Eliminating the WprA protease increases the cellulolytic activity of B. subtilis cells displaying the Cel8A cellulase. (A) Cellulase activity of TDA03 cells during growth. Growth cultures of cells displaying Cel8A (+SrtA/+Cel8A) or not displaying CelA (-SrtA/+Cel8A) were periodically collected and washed and their abilities to degrade carboxymethyl cellulose determined by measuring the amount of reducing sugars that were released. (B) Identical to panel A, except that strain TDA05 was used, in which the WprA cell wall-associated protease has been genetically deleted. (C) Corresponding growth curves of TDA03 and TDA05 as a function of time. Activity profiles were performed in triplicate. The reported error is the standard deviation of these measurements.

Fig. 4.

Assembly of a cohesin:cellulase complex on the surface of B. subtilis either by adding purified cellulase or by coexpressing each component. (A) Display of the cohesin:cellulase complex after adding purified cellulase enzyme. Cultures of TDA06 induced to display Coh were grown for various amounts of time.
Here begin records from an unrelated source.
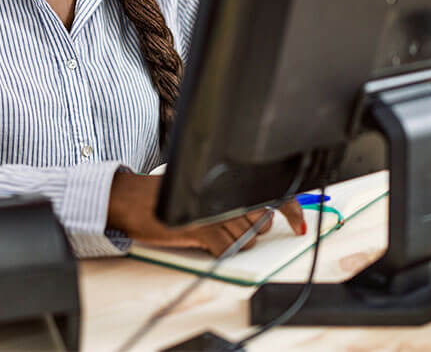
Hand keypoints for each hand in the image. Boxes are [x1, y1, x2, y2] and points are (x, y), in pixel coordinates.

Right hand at [107, 172, 305, 256]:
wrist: (131, 199)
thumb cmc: (162, 196)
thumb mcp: (201, 190)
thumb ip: (228, 198)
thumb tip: (261, 216)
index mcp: (224, 180)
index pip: (271, 192)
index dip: (291, 209)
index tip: (299, 226)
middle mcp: (223, 192)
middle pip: (261, 221)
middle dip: (253, 229)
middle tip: (232, 227)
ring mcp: (213, 210)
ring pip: (247, 237)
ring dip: (234, 241)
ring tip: (212, 232)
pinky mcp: (201, 228)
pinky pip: (227, 248)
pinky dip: (220, 250)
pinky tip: (206, 242)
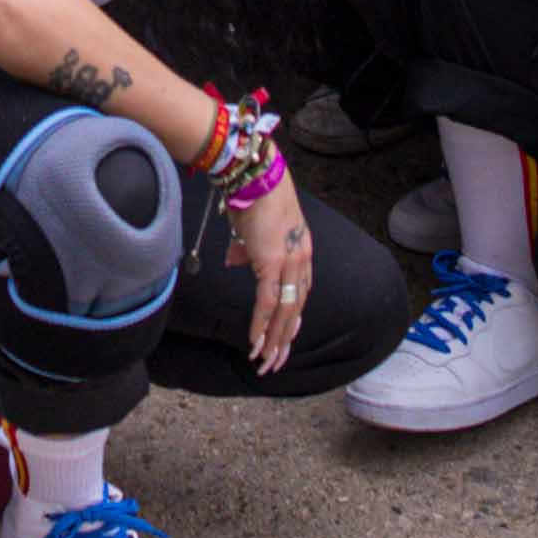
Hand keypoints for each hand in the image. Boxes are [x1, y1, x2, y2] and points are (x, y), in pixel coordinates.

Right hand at [232, 171, 314, 375]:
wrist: (254, 175)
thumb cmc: (252, 195)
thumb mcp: (252, 228)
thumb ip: (247, 249)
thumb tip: (234, 260)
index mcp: (302, 250)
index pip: (301, 293)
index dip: (293, 318)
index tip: (285, 338)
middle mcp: (301, 260)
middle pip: (296, 309)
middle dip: (285, 339)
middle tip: (277, 362)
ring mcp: (289, 262)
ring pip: (285, 312)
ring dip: (274, 340)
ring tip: (266, 362)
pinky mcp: (272, 263)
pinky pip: (268, 303)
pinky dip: (262, 325)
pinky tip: (256, 343)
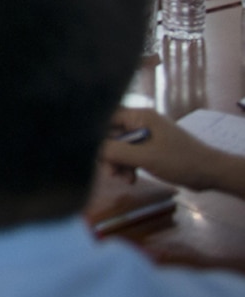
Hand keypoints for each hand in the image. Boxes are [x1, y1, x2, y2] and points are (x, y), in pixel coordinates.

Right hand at [101, 107, 229, 190]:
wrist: (210, 173)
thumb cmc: (179, 160)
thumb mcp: (145, 157)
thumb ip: (116, 151)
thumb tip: (90, 147)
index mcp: (140, 116)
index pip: (106, 116)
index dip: (93, 131)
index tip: (86, 149)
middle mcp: (141, 122)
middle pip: (111, 134)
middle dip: (109, 154)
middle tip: (110, 173)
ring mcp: (146, 136)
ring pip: (119, 147)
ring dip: (118, 164)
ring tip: (123, 180)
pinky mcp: (150, 149)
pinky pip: (130, 155)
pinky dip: (128, 167)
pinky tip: (131, 179)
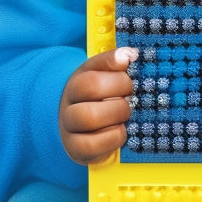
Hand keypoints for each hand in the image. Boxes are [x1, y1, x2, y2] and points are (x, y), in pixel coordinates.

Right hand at [58, 47, 137, 164]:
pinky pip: (91, 144)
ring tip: (125, 116)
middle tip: (129, 96)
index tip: (129, 68)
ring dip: (115, 114)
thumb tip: (131, 54)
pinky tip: (119, 132)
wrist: (76, 128)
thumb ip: (115, 64)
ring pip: (89, 115)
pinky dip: (112, 138)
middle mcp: (70, 98)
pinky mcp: (75, 147)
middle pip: (90, 86)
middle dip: (119, 89)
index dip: (115, 66)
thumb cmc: (98, 101)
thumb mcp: (102, 78)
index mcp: (78, 78)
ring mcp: (69, 123)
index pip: (95, 66)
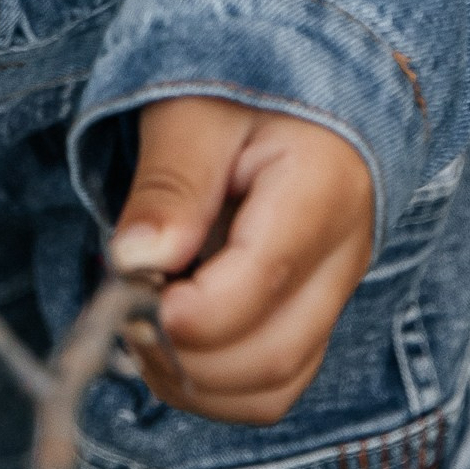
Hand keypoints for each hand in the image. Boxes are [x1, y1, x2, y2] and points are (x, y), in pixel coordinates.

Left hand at [110, 96, 375, 423]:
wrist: (299, 79)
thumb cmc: (241, 84)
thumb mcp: (194, 112)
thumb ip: (169, 185)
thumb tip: (133, 263)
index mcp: (321, 188)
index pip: (261, 282)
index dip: (188, 311)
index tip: (129, 292)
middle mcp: (343, 256)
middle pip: (272, 357)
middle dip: (184, 357)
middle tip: (127, 311)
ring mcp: (333, 295)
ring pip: (274, 389)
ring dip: (195, 382)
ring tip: (144, 326)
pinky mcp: (312, 317)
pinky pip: (272, 385)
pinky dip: (215, 386)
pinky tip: (172, 340)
Purified Cel8A-Doct was then added, and the ability of washed cells to degrade CMC was determined. (B) Display of the cohesin:cellulase complex by coexpressing its components. Strain TDA07 was induced to express SrtA, Coh, and Cel8A-Doct-(sec) and periodically collected during the expression, and the ability of the cells to degrade CMC was determined. Experiments in panels A and B were performed in triplicate, and the error reported is the standard deviation. (C) Immunoblot of cell wall fractions of strain TDA06 (lanes 1 and 2) exposed to purified Cel8A-Doct and strain TDA07 (lanes 3 and 4) expressing Coh and Cel8A-Doct-(sec). Lane 1, TDA06 -SrtA/+Coh/+Cel8A-Doct. Lane 2, TDA06 +SrtA/+Coh/+Cel8A-Doct. Lane 3, TDA07 -SrtA/+Coh:Cel8A-Doct-(sec). Lane 4, TDA07+SrtA/+Coh:Cel8A-Doct-(sec). Unproc., unprocessed; Proc., processed. Samples were probed using a mouse anti-His₆ antibody.

Fig. 5.

Assembly of a surface-displayed minicellulosome that contains three enzymes. (A) Immunoblot analysis of the cell wall of cells of strain TDA09 expressing Scaf (lanes 1 to 4) only or both SrtA and Scaf (lanes 5 to 8). Cells were incubated individually with Cel8A-Doct (lanes 1 and 5), Cel9E-Docc (lanes 2 and 6), Cel9G-Dockf (lanes 3 and 7), or all three cellulases (lanes 4 and 8). The cell walls were then solubilized and the proteins probed with an anti-His₆ antibody. (B) Whole-cell activity of cells displaying individual enzymes or a minicellulosome. Cultures of strain TDA09 expressing Scaf and/or SrtA were periodically collected and incubated with purified Cel8A-Doct, Cel9E-Docc, and/or Cel9G-Docf protein. After washing, activity against HCl-treated amorphous cellulose was determined. The curve labeled “Sum” is the sum of the enzymatic activities of cells incubated with only a single type of enzyme. Whole-cell cellulase assays were performed in triplicate, and the standard deviation of these measurements is used to represent the error.